Erika’s original blog post from 2019


A lot of my clients discuss dating fatigue and how the apps can burn them out between poor communication and ghosting, just to name a few common practices people encounter. Most people who are looking for a relationship on the apps are trying to find genuine connection, regardless if their goal is a long-term partner or casual dating. In either of these two cases, there is a hope that another date happens. Because of this, sometimes we can be too focused on the future. Spending so much thinking about “what ifs.” Instead of focusing on if someone is “the one” or if this person checks every single box (which may be limiting), take a minute to pause.


The desire to know the future or see where a relationship is going can come from a hurt place, an anxious place, a hopeful place, an exhausted place, etc., because dating is hard. Full stop. But when you let go of expectations for the future, you allow yourself to be more present with yourself and the other person. It also can shift the the meaning of a “good date.” If this person is not your pre-conceived notion of what a partner could be, does that mean it was not worth your time? Did you have fun? Did you learn something? Did you practice sharing parts of yourself that may be new or uncomfortable? Dating “success” limits our ability to be present.


A psychologist explains NATO


If the “goal” of dating is simply getting to know someone, this takes time. There may be traits or behaviors that are immediate “no’s” for you. It’s impossible to learn everything about someone in one date and that goes both ways. So if you go into a date with the intention of sharing about yourself and gaining more information about the other person, the chance of you having a better time, regardless of what happens next, is higher. The same way we are not friends with everyone can apply to dating. Sometimes we’re a fit and sometimes we’re not, and that’s okay if this person did not meet the unnecessary expectation of being your forever partner.


Dating NATO does not put some “positive” spin on dating. We feel what we feel. This means you may still be disappointed or frustrated after a date. Staying connected to your emotions while dating is key. Being in the present keeps you more in tune with yourself, heightening the ability to share different parts of yourself with someone. In tandem, this allows you to actually receive what somebody is sharing rather than have your mind preoccupied with their height, or their job, or if they’ll get along with your parents, etc.

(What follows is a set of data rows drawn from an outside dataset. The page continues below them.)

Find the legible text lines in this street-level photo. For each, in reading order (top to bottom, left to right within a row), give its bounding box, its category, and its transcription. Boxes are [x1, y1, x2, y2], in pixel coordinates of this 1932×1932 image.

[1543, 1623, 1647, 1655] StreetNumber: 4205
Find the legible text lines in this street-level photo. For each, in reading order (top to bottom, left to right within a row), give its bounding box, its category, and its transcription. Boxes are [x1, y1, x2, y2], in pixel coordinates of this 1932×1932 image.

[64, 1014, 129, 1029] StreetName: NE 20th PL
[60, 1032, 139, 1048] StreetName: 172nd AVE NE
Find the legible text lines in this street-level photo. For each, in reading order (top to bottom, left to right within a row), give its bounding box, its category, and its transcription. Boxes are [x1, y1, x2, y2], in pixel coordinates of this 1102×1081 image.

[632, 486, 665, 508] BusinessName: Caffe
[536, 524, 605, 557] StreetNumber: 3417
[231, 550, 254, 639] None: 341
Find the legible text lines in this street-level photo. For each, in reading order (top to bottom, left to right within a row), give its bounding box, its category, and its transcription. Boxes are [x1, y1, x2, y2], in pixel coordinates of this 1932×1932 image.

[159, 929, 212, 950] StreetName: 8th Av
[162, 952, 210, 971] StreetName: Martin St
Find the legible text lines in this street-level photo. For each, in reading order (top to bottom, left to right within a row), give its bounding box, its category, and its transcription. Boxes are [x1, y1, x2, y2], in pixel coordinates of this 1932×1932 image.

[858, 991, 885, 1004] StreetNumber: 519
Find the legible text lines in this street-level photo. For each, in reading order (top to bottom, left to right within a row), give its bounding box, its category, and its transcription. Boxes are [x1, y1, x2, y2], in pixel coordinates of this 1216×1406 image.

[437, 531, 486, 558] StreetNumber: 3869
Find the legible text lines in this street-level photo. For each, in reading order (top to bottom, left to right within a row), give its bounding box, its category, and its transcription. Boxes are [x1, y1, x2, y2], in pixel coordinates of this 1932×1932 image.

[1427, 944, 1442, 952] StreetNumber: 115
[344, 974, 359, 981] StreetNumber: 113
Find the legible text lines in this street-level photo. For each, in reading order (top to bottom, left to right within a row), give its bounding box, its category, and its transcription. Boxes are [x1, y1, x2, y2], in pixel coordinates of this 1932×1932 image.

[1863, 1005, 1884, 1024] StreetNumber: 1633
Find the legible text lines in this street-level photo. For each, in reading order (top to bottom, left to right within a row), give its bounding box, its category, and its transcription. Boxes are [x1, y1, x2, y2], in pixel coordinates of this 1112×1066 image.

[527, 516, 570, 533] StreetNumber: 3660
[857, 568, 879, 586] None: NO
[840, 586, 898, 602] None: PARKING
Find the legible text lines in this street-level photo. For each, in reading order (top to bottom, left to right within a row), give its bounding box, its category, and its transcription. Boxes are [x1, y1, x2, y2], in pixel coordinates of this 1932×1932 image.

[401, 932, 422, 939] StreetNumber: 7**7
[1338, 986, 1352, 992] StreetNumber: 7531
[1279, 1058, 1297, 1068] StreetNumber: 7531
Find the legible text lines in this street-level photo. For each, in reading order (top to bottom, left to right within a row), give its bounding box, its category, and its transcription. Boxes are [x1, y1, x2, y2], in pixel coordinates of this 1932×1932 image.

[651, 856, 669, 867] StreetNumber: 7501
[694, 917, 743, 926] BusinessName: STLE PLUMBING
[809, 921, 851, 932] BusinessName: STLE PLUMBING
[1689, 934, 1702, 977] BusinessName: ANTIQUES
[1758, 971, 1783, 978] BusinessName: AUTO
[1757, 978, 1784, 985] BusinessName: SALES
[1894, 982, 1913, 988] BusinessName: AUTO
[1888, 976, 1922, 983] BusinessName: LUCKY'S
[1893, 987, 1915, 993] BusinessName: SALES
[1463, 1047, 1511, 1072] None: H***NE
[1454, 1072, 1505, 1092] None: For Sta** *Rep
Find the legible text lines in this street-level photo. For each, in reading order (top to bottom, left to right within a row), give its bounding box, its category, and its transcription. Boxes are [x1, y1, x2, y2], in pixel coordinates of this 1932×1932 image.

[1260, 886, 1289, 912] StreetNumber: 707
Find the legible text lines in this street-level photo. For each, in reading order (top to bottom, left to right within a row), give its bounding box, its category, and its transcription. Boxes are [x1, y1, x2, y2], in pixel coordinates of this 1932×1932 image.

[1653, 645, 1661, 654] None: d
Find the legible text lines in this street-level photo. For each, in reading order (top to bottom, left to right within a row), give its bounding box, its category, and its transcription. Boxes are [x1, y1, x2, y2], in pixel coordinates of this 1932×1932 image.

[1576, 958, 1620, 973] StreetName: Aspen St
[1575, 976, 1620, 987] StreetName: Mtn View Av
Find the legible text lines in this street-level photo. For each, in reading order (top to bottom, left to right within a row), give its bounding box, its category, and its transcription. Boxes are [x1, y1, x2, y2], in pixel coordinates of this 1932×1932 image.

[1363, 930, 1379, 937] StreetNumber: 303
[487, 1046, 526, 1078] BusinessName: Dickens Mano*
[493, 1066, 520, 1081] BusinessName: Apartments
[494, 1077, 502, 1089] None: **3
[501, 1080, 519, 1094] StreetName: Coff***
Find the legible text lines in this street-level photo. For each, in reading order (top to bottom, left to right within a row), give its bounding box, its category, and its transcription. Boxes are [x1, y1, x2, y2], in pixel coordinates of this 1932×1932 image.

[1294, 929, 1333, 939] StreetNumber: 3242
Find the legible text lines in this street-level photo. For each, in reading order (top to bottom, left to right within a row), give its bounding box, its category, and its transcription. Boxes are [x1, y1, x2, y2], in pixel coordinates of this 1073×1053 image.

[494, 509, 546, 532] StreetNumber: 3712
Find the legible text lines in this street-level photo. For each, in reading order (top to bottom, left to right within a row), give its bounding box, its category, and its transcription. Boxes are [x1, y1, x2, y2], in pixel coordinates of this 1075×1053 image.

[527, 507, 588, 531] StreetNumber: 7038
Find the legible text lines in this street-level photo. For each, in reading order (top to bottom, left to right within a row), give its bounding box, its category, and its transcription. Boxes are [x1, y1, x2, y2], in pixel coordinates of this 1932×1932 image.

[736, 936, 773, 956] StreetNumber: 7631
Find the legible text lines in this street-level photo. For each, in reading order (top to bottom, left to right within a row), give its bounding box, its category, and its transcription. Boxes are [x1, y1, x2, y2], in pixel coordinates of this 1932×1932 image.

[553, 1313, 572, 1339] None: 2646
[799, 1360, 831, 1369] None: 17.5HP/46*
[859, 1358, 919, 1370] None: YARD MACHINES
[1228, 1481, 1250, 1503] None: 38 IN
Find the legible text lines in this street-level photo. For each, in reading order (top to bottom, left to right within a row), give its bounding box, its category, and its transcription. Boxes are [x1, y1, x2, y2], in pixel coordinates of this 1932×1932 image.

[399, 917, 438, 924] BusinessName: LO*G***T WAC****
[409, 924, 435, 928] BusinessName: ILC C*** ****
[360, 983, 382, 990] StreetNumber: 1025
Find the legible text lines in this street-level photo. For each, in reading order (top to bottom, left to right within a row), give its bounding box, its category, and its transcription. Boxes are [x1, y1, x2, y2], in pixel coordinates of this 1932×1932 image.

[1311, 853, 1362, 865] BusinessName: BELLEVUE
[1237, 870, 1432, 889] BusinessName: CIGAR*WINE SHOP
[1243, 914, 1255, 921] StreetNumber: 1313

The next time you go on a date with someone, ask yourself these questions instead:


- Did I laugh?

- Did I notice how much I smiled?

- Did I feel comfortable in my body?

- Did they share interest in getting to know me?

- Was I surprised?

- Did I lose track of time?

- Were they respectful?

- Did they ask me questions?

- What was the eye contact like?


It can be that simple.


There’s so much chatter about red flags and this and that, we often get lost in the discourse and potentially start dating based on others’ ideas of a partner, or even a younger part of ourselves that fantasized about this ideal person. You’re human. They’re human. You’re constantly evolving and growing and while yes, there are some people who stay stagnant and may not be a good fit for you, other people take time to open up. Not all flowers bloom the same. Not all flowers need the same amount of water or sunlight. So you get to choose. Can you stay with what you know with the information you have and make one decision after a date:


Do I want to see them one more time?